The Body Reborn
The Body Reborn
-
Where
Auckland Art Gallery Toi o Tāmaki
-
When
2 June 2018 - 13 April 2020
The Chartwell Collection work featured in this exhibition was a large painting by Maria Olsen, Cauldrons, (1986). In the late 1980s, the subject of cauldrons was a familiar theme in Olsen's work, and it links her with other feminist painters of the time. A few years earlier, her work included wrapped sculptural objects such as Embrace (1985), also in the Chartwell Collection.
As art historian Elizabeth Eastman wrote in Art New Zealand’s Issue 26 (1983):
Her work was linked “in a very general sense with recent feminist art, where content is a primary concern. Not that Olsen's works have a particularly feminist content: but at the same time, I feel there is much about her method of working, her use of materials, that has links (connections rather than influences) with recent art by women artists both in New Zealand and elsewhere...Such use of the techniques of binding, bondage, bandaging, wrapping, can be actions of healing, protection, nurture. The Cauldron works also have this sense of mystical healing properties."
The Body Re-Born, was curated by Nigel Borell and Julia Waite. They wrote:
"The 1980s was a progressive decade in Aotearoa New Zealand and notable for the rise of the feminist art movement and the Māori women’s art movement. The Body Re-Born considers the diversity of ideas, concerns and politics that women across both movements were experiencing and responding to. A key concern of feminism was the drive for political, economic, personal and social equality between the sexes. Reclaiming ‘the body’ as a site of power and emancipation was a prominent theme. Trailblazing feminist painters Jan Nigro and Jacqueline Fahey used wit to disrupt tradition and the ideal of the classical nude in art history, while Carole Shepheard presented interior conversations about the female body and subverting the gaze.

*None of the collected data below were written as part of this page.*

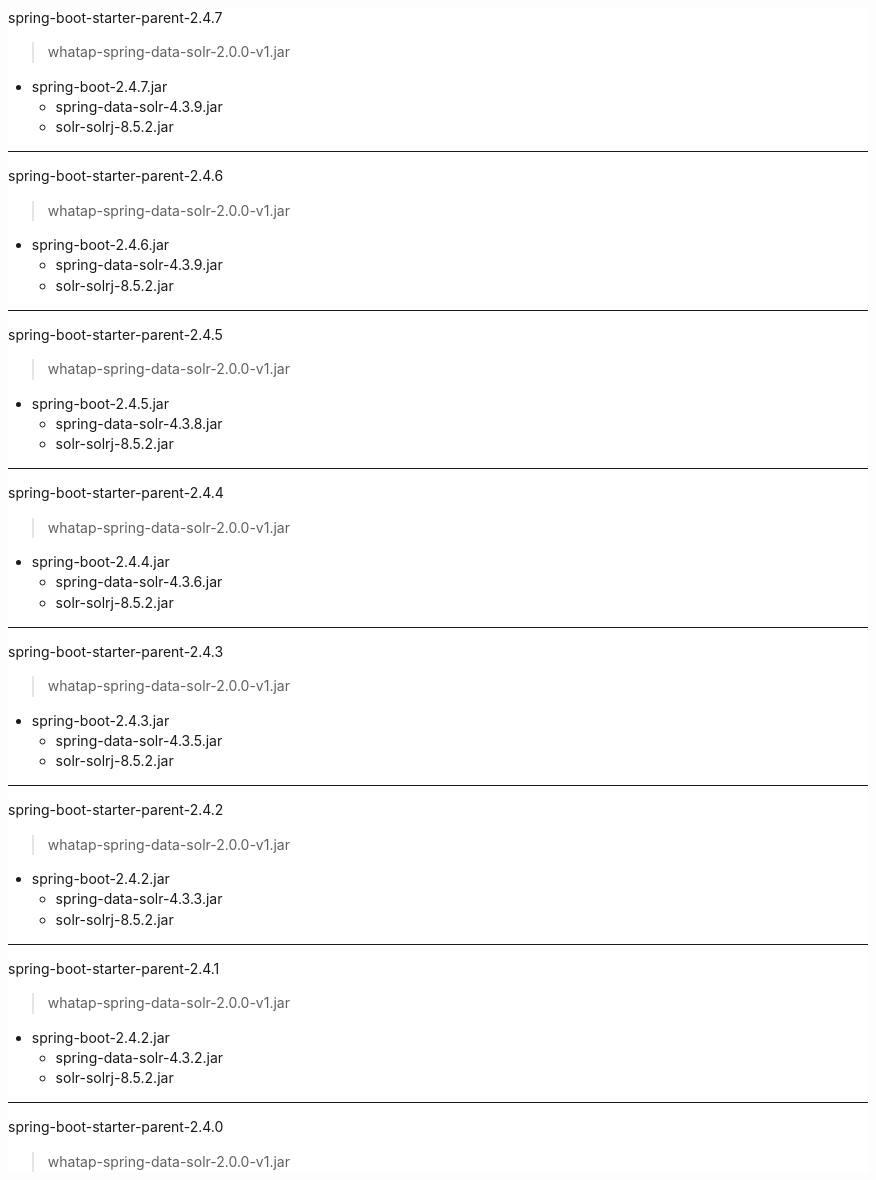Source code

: spring-boot-starter-parent-2.4.7
> whatap-spring-data-solr-2.0.0-v1.jar

* spring-boot-2.4.7.jar
  * spring-data-solr-4.3.9.jar
  * solr-solrj-8.5.2.jar

---
spring-boot-starter-parent-2.4.6
> whatap-spring-data-solr-2.0.0-v1.jar

* spring-boot-2.4.6.jar
  * spring-data-solr-4.3.9.jar
  * solr-solrj-8.5.2.jar

---
spring-boot-starter-parent-2.4.5
> whatap-spring-data-solr-2.0.0-v1.jar

* spring-boot-2.4.5.jar
  * spring-data-solr-4.3.8.jar
  * solr-solrj-8.5.2.jar

---
spring-boot-starter-parent-2.4.4
> whatap-spring-data-solr-2.0.0-v1.jar

* spring-boot-2.4.4.jar
  * spring-data-solr-4.3.6.jar
  * solr-solrj-8.5.2.jar

---
spring-boot-starter-parent-2.4.3
> whatap-spring-data-solr-2.0.0-v1.jar

* spring-boot-2.4.3.jar
  * spring-data-solr-4.3.5.jar
  * solr-solrj-8.5.2.jar

---
spring-boot-starter-parent-2.4.2
> whatap-spring-data-solr-2.0.0-v1.jar

* spring-boot-2.4.2.jar
  * spring-data-solr-4.3.3.jar
  * solr-solrj-8.5.2.jar

---
spring-boot-starter-parent-2.4.1
> whatap-spring-data-solr-2.0.0-v1.jar

* spring-boot-2.4.2.jar
  * spring-data-solr-4.3.2.jar
  * solr-solrj-8.5.2.jar

---
spring-boot-starter-parent-2.4.0
> whatap-spring-data-solr-2.0.0-v1.jar
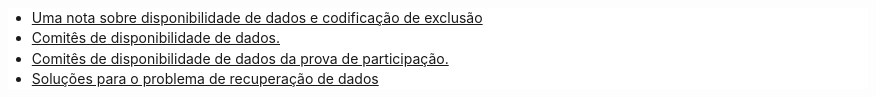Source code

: - [Uma nota sobre disponibilidade de dados e codificação de exclusão](https://github.com/ethereum/research/wiki/A-note-on-data-availability-and-erasure-coding#can-an-attacker-not-circumvent-this-scheme-by-releasing-a-full-unavailable-block-but-then-only-releasing-individual-bits-of-data-as-clients-query-for-them)
- [Comitês de disponibilidade de dados.](https://medium.com/starkware/data-availability-e5564c416424)
- [Comitês de disponibilidade de dados da prova de participação.](https://blog.matter-labs.io/zkporter-a-breakthrough-in-l2-scaling-ed5e48842fbf)
- [Soluções para o problema de recuperação de dados](https://notes.ethereum.org/@vbuterin/data_sharding_roadmap#Who-would-store-historical-data-under-sharding)
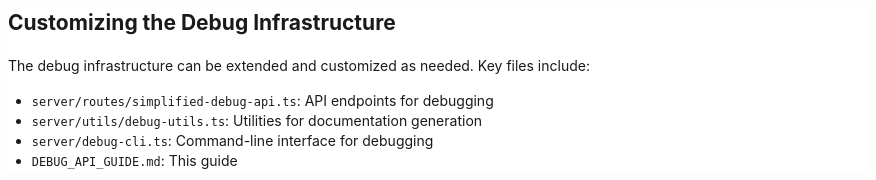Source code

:## Customizing the Debug Infrastructure

The debug infrastructure can be extended and customized as needed. Key files include:

- `server/routes/simplified-debug-api.ts`: API endpoints for debugging
- `server/utils/debug-utils.ts`: Utilities for documentation generation
- `server/debug-cli.ts`: Command-line interface for debugging
- `DEBUG_API_GUIDE.md`: This guide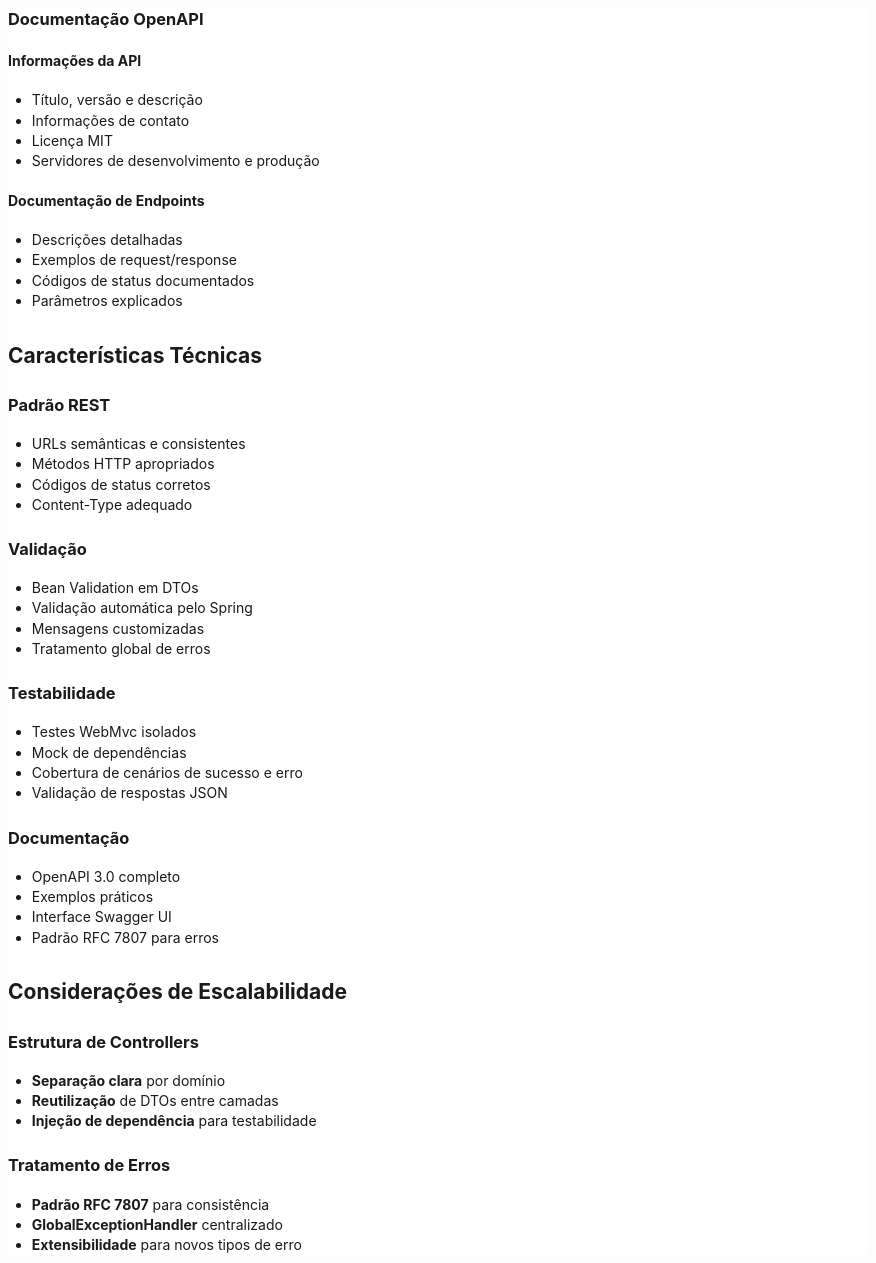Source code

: ### Documentação OpenAPI

#### Informações da API
- Título, versão e descrição
- Informações de contato
- Licença MIT
- Servidores de desenvolvimento e produção

#### Documentação de Endpoints
- Descrições detalhadas
- Exemplos de request/response
- Códigos de status documentados
- Parâmetros explicados

## Características Técnicas

### Padrão REST
- URLs semânticas e consistentes
- Métodos HTTP apropriados
- Códigos de status corretos
- Content-Type adequado

### Validação
- Bean Validation em DTOs
- Validação automática pelo Spring
- Mensagens customizadas
- Tratamento global de erros

### Testabilidade
- Testes WebMvc isolados
- Mock de dependências
- Cobertura de cenários de sucesso e erro
- Validação de respostas JSON

### Documentação
- OpenAPI 3.0 completo
- Exemplos práticos
- Interface Swagger UI
- Padrão RFC 7807 para erros

## Considerações de Escalabilidade

### Estrutura de Controllers
- **Separação clara** por domínio
- **Reutilização** de DTOs entre camadas
- **Injeção de dependência** para testabilidade

### Tratamento de Erros
- **Padrão RFC 7807** para consistência
- **GlobalExceptionHandler** centralizado
- **Extensibilidade** para novos tipos de erro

Robyn Kahukiwa, Emily Karaka and Kura Te Waru Rewiri were some of the first artists to embody issues of Māori women’s sovereignty within their art work. They gave voice and visibility to Māori women, foregrounding issues related to nature and nurture, motherhood, the kōhanga reo movement (Māori language nests), Papatūānuku (the land), the Treaty of Waitangi, and the loss of land. They were also associated with the mana wahine movement, which was about making visible the narratives and experiences, in all of their diversity, of Māori women. Collectively, these movements were successful at bringing attention to the lives and diverse realities of women in this time."